───── PROVIDED RECORDS
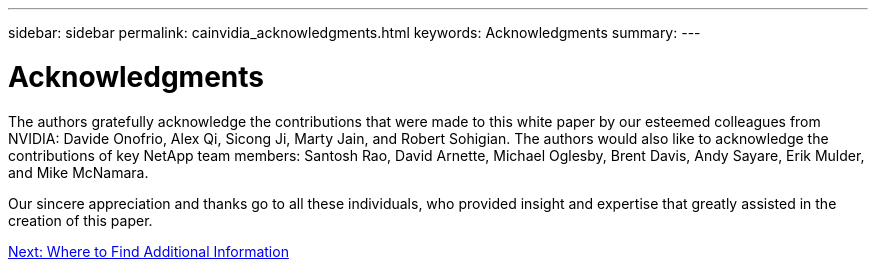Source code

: ---
sidebar: sidebar
permalink: cainvidia_acknowledgments.html
keywords: Acknowledgments
summary:
---

= Acknowledgments
:hardbreaks:
:nofooter:
:icons: font
:linkattrs:
:imagesdir: ./media/

//
// This file was created with NDAC Version 2.0 (August 17, 2020)
//
// 2020-08-21 13:44:47.575962
//

[.lead]
The authors gratefully acknowledge the contributions that were made to this white paper by our esteemed colleagues from NVIDIA: Davide Onofrio, Alex Qi, Sicong Ji, Marty Jain, and Robert Sohigian. The authors would also like to acknowledge the contributions of key NetApp team members: Santosh Rao, David Arnette, Michael Oglesby, Brent Davis, Andy Sayare, Erik Mulder, and Mike McNamara.

Our sincere appreciation and thanks go to all these individuals, who provided insight and expertise that greatly assisted in the creation of this paper.

link:cainvidia_where_to_find_additional_information.html[Next: Where to Find Additional Information]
──────────
WORK INSTRUCTIONS: Reproduce all of the data exactly, omitting each picture it holds.

YOUR SOLUTION:
Source code

: ---
sidebar: sidebar
permalink: cainvidia_acknowledgments.html
keywords: Acknowledgments
summary:
---

= Acknowledgments
:hardbreaks:
:nofooter:
:icons: font
:linkattrs:
:imagesdir: ./media/

//
// This file was created with NDAC Version 2.0 (August 17, 2020)
//
// 2020-08-21 13:44:47.575962
//

[.lead]
The authors gratefully acknowledge the contributions that were made to this white paper by our esteemed colleagues from NVIDIA: Davide Onofrio, Alex Qi, Sicong Ji, Marty Jain, and Robert Sohigian. The authors would also like to acknowledge the contributions of key NetApp team members: Santosh Rao, David Arnette, Michael Oglesby, Brent Davis, Andy Sayare, Erik Mulder, and Mike McNamara.

Our sincere appreciation and thanks go to all these individuals, who provided insight and expertise that greatly assisted in the creation of this paper.

link:cainvidia_where_to_find_additional_information.html[Next: Where to Find Additional Information]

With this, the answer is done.